Material supplied »
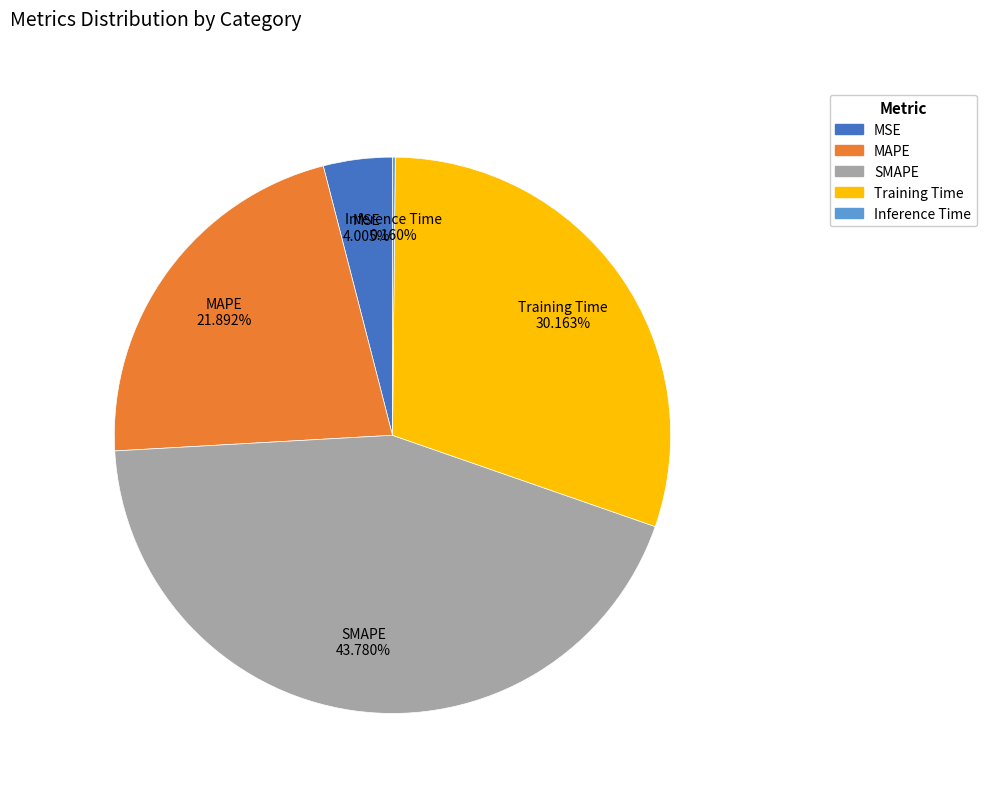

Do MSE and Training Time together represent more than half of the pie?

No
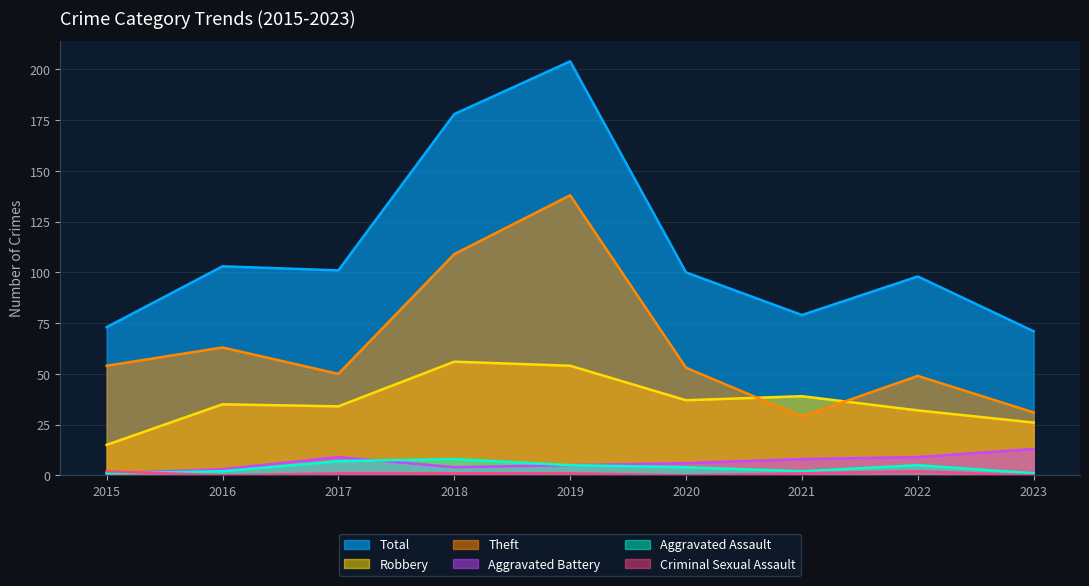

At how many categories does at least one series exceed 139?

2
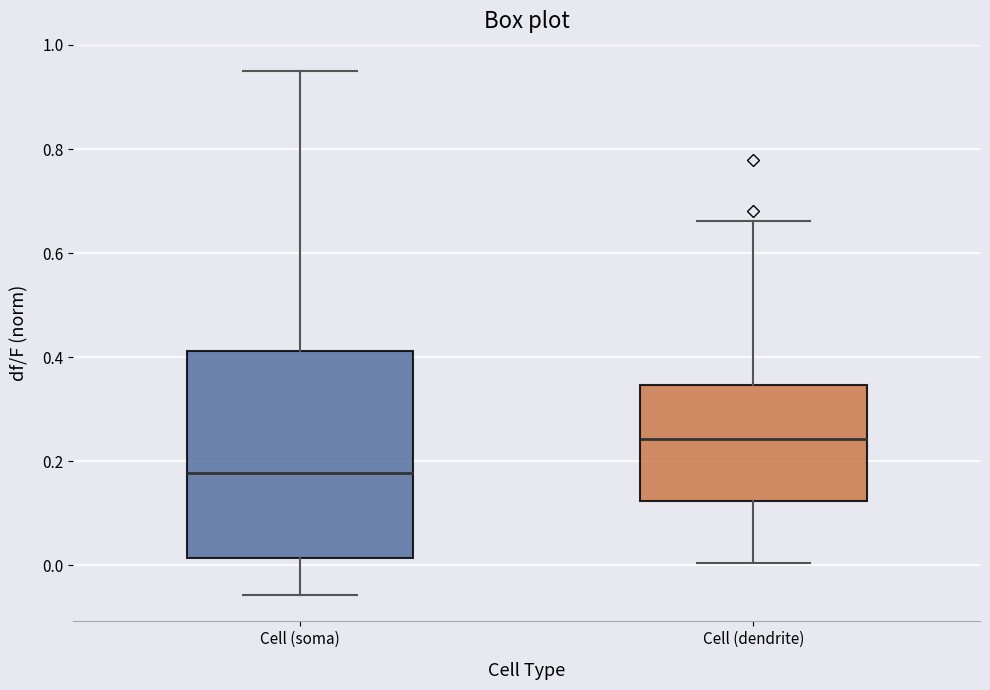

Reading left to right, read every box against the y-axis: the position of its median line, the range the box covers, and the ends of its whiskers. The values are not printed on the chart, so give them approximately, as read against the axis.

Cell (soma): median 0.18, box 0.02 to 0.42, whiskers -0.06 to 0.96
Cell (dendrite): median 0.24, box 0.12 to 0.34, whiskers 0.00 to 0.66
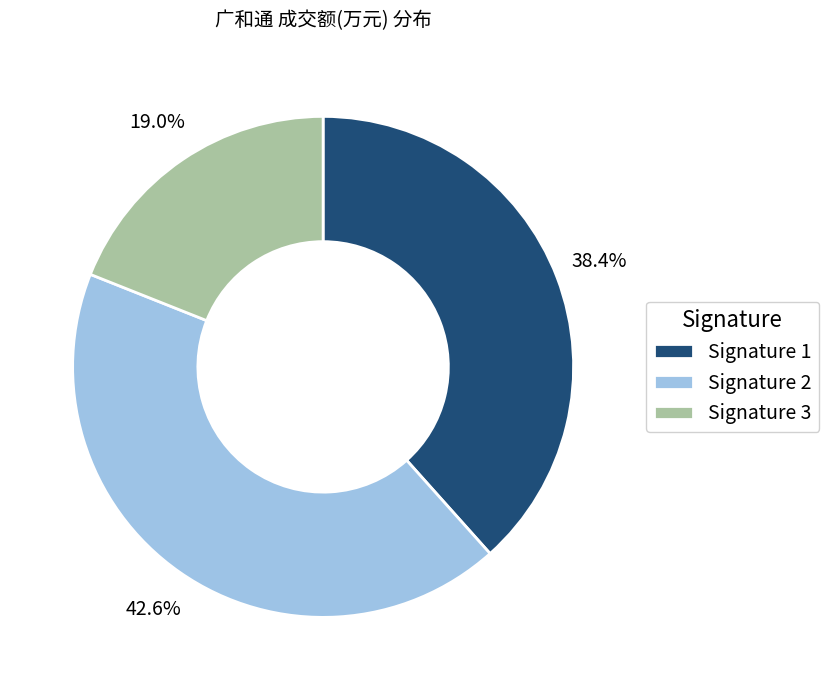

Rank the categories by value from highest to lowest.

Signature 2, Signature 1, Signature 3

Task brief » Format the data as a JSON list of strings with one string per line, starting at the line containing "At how many" and continuing through the end of the data. Leave out blank lines and the pictures.

Task answer »
[
  "At how many categories does at least one series exceed 139?",
  "2",
  "Reading left to right, read every box against the y-axis: the position of its median line, the range the box covers, and the ends of its whiskers. The values are not printed on the chart, so give them approximately, as read against the axis.",
  "Cell (soma): median 0.18, box 0.02 to 0.42, whiskers -0.06 to 0.96",
  "Cell (dendrite): median 0.24, box 0.12 to 0.34, whiskers 0.00 to 0.66",
  "Rank the categories by value from highest to lowest.",
  "Signature 2, Signature 1, Signature 3"
]